Thursday, April 9, 2009

The Hass



I am so excited about this poet, the third poet in the series. He is the former Poet Laureate of the United States, Pulitzer Prize winner, National Book Award winnder, two time recipient of the National Book Critics Circle Award. I am talking about Robert Haas, maybe the most presitigious living author in America. Jenny Browne did an excellent job in bringing him to the Lennox Seminar.
I was able to see both his reading and his lecture to the class. A lot of us there had read his poetry for the class as well as from other places; we all knew of him before Jenny Browne brought him to the seminar, unlike the other poets who we were not familiar with. Hass is a very influential poet and has changed poetry greatly by his example.


It was interesting to hear how "old-fashioned" his tastes in poetry are. He recited a couple of poems during the lecture. One, a poem from the court of Henry VIII, so a sixtienth centurty poet. The second was a poem by Robert Frost, "Stopping by Woods on a Snowy Evening", that famous poem that begins, "Whose woods these are I think I know; / His house is in the village though. / He will not see me stopping here / To watch his woods fill up with snow." Considering how traditional his tastes are, his poetry is surprisingly different. He does not often use normal form in his poetry.

Heroic Simile

When the swordsman fell in Kurosawa's Seven Samurai
in the gray rain,
in Cinemascope and the Tokugawa dynasty,
he fell straight as a pine, he fell
as Ajax fell in Homer
in chanted dactyls and the tree was so huge
the woodsman returned for two days
to that lucky place before he was done with the sawing
and on the third day he brought his uncle.
They stacked logs in the resinous air,
hacking the small limbs off,
tying those bundles separately.
The slabs near the root
were quartered and still they were awkwardly large;
the logs from midtree they halved:
ten bundles and four great piles of fragrant wood,
moons and quarter moons and half moons
ridged by the saw's tooth.
The woodsman and the old man his uncle
are standing in midforest
on a floor of pine silt and spring mud.
They have stopped working
because they are tired and because
I have imagined no pack animal
or primitive wagon.
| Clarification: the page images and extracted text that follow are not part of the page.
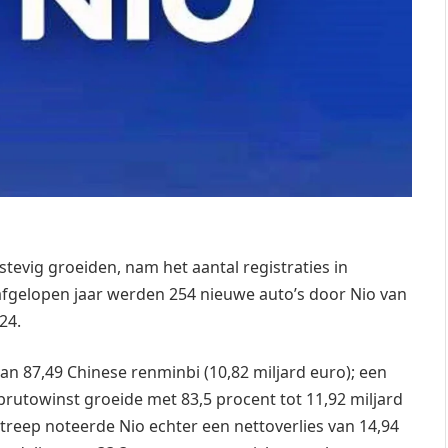
tevig groeiden, nam het aantal registraties in
het afgelopen jaar werden 254 nieuwe auto’s door Nio van
24.
an 87,49 Chinese renminbi (10,82 miljard euro); een
brutowinst groeide met 83,5 procent tot 11,92 miljard
treep noteerde Nio echter een nettoverlies van 14,94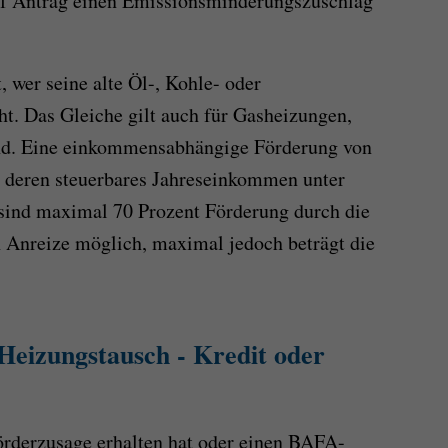
uf Antrag einen Emissionsminderungszuschlag
 wer seine alte Öl-, Kohle- oder
t. Das Gleiche gilt auch für Gasheizungen,
 sind. Eine einkommensabhängige Förderung von
, deren steuerbares Jahreseinkommen unter
l sind maximal 70 Prozent Förderung durch die
 Anreize möglich, maximal jedoch beträgt die
Heizungstausch - Kredit oder
örderzusage erhalten hat oder einen BAFA-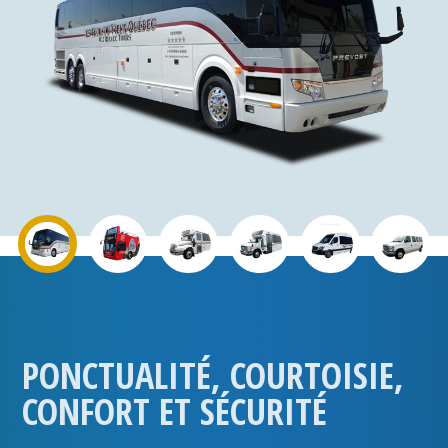
PONCTUALITÉ, COURTOISIE,
CONFORT ET SÉCURITÉ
They are too canny
to call in neighbors and come home
with a few logs after three days' work.
They are waiting for me to do something
or for the overseer of the Great Lord
to come and arrest them.
How patient they are!
The old man smokes a pipe and spits.
The young man is thinking he would be rich
if he were already rich and had a mule.
Ten days of hauling
and on the seventh day they'll probably
be caught, go home empty-handed
or worse. I don't know
whether they're Japanese or Mycenaean
and there's nothing I can do.
The path from here to that village
is not translated. A hero, dying,
gives off stillness to the air.
A man and a woman walk from the movies
to the house in the silence of separate fidelities.
There are limits to imagination.


Robert Hass is also an active enviromentalist, which goes toward what he sees to be the role of poets in society. He believes the role of the poet is to call to attention, to be the "namer of things unnamed". By calling attention one gives significance and importance.